SUPPLIED MATERIAL:

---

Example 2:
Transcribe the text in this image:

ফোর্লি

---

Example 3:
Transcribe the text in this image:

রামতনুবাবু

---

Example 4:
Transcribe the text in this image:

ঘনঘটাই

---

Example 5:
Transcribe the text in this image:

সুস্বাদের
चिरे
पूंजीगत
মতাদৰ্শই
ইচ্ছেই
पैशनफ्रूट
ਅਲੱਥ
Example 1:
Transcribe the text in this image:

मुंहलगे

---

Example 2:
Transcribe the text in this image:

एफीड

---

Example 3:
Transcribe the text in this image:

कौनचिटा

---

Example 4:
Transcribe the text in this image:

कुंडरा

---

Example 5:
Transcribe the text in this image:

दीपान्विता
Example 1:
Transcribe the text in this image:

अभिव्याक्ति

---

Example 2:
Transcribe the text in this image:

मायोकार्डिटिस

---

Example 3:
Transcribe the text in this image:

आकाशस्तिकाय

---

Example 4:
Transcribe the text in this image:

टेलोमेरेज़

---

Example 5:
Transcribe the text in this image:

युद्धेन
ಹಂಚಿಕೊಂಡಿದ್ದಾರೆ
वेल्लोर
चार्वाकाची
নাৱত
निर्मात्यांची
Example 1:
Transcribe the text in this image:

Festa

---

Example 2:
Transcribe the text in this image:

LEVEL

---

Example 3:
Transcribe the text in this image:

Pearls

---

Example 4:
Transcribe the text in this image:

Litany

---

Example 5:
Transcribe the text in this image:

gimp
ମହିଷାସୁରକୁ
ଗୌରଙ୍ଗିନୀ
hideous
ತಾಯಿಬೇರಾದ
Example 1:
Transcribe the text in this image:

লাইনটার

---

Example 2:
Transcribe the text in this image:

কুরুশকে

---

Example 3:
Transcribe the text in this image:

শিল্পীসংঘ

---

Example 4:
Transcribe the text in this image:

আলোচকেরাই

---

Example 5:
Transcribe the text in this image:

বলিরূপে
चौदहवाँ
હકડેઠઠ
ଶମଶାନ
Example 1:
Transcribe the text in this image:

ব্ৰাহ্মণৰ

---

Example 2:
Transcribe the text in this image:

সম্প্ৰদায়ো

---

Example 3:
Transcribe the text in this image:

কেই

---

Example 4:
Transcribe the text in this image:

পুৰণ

EXERCISE: Please reproduce every line shown above, exactly as written.

RESPONSE AREA:
---

Example 2:
Transcribe the text in this image:

ফোর্লি

---

Example 3:
Transcribe the text in this image:

রামতনুবাবু

---

Example 4:
Transcribe the text in this image:

ঘনঘটাই

---

Example 5:
Transcribe the text in this image:

সুস্বাদের
चिरे
पूंजीगत
মতাদৰ্শই
ইচ্ছেই
पैशनफ्रूट
ਅਲੱਥ
Example 1:
Transcribe the text in this image:

मुंहलगे

---

Example 2:
Transcribe the text in this image:

एफीड

---

Example 3:
Transcribe the text in this image:

कौनचिटा

---

Example 4:
Transcribe the text in this image:

कुंडरा

---

Example 5:
Transcribe the text in this image:

दीपान्विता
Example 1:
Transcribe the text in this image:

अभिव्याक्ति

---

Example 2:
Transcribe the text in this image:

मायोकार्डिटिस

---

Example 3:
Transcribe the text in this image:

आकाशस्तिकाय

---

Example 4:
Transcribe the text in this image:

टेलोमेरेज़

---

Example 5:
Transcribe the text in this image:

युद्धेन
ಹಂಚಿಕೊಂಡಿದ್ದಾರೆ
वेल्लोर
चार्वाकाची
নাৱত
निर्मात्यांची
Example 1:
Transcribe the text in this image:

Festa

---

Example 2:
Transcribe the text in this image:

LEVEL

---

Example 3:
Transcribe the text in this image:

Pearls

---

Example 4:
Transcribe the text in this image:

Litany

---

Example 5:
Transcribe the text in this image:

gimp
ମହିଷାସୁରକୁ
ଗୌରଙ୍ଗିନୀ
hideous
ತಾಯಿಬೇರಾದ
Example 1:
Transcribe the text in this image:

লাইনটার

---

Example 2:
Transcribe the text in this image:

কুরুশকে

---

Example 3:
Transcribe the text in this image:

শিল্পীসংঘ

---

Example 4:
Transcribe the text in this image:

আলোচকেরাই

---

Example 5:
Transcribe the text in this image:

বলিরূপে
चौदहवाँ
હકડેઠઠ
ଶମଶାନ
Example 1:
Transcribe the text in this image:

ব্ৰাহ্মণৰ

---

Example 2:
Transcribe the text in this image:

সম্প্ৰদায়ো

---

Example 3:
Transcribe the text in this image:

কেই

---

Example 4:
Transcribe the text in this image:

পুৰণ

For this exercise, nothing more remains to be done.